When fresh peppers are in season, they're quite inexpensive, so buying the sweet surplus is a great idea. Also, if you have a garden, pepper plants are quite the producers, with a dozen or more peppers per plant. If you find yourself with too many peppers in your kitchen and not enough recipes to use them in but plenty of space in your freezer, the best course of action is to freeze them for later use.

Some recipes advise blanching peppers in boiling water for a couple of minutes before freezing, but our method simply cleans, chops, and freezes the vegetables for an extra speedy process.

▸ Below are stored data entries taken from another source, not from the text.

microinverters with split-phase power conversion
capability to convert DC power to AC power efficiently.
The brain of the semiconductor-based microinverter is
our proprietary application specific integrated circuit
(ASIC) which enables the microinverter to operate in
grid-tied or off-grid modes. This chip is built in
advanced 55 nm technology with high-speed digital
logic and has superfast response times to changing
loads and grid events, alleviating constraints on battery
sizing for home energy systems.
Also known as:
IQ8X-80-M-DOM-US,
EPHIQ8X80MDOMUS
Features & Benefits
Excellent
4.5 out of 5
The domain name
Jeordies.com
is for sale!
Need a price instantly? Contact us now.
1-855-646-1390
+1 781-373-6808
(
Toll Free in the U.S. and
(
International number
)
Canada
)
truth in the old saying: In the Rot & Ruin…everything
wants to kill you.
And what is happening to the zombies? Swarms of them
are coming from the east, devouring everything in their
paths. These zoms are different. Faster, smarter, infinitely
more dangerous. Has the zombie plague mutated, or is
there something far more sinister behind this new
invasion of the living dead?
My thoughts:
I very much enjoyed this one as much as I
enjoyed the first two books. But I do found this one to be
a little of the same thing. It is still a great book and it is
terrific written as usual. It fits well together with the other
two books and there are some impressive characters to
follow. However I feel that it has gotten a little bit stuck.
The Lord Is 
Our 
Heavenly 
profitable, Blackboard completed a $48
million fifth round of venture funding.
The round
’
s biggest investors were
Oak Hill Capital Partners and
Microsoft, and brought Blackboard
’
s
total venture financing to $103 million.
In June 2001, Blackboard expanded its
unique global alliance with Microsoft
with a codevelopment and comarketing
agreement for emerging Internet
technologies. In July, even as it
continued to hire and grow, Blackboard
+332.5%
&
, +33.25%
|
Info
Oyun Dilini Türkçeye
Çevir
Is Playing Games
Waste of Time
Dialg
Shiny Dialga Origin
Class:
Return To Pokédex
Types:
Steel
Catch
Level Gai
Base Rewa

There's no need for fancy equipment; it's just an organized set of steps that will provide you with ready-to-use peppers for the coming months.

Use the frozen peppers in sauces, soups, and stews, or as part of an omelet or quiche. Sweet and spicy peppers add a ton of flavor to many recipes while also providing great nutrition. The benefits of incorporating bell peppers into your diet include vitamin A, folate, iron, and plenty of fiber, at just 15 calories per 3-ounce serving. Other spicy and milder peppers have similar benefits, and their spiciness isn't actually a "taste" but a "feeling;" the capsaicin in the peppers creates a response in our cells that our brain reads as "being burned," so you feel the burn, but don't taste it. To prep hot peppers for freezing, wear disposable gloves and don't touch your face.

While the frozen peppers don't lose flavor, they won't be quite as crispy once defrosted and so are best suited for cooked recipes. Nonetheless, many find that semi-frozen chunks of peppers are delicious when dipped in hummus or ranch. However, if the lack of crispiness doesn't bother you, they're perfectly fine to use uncooked in salads and wraps.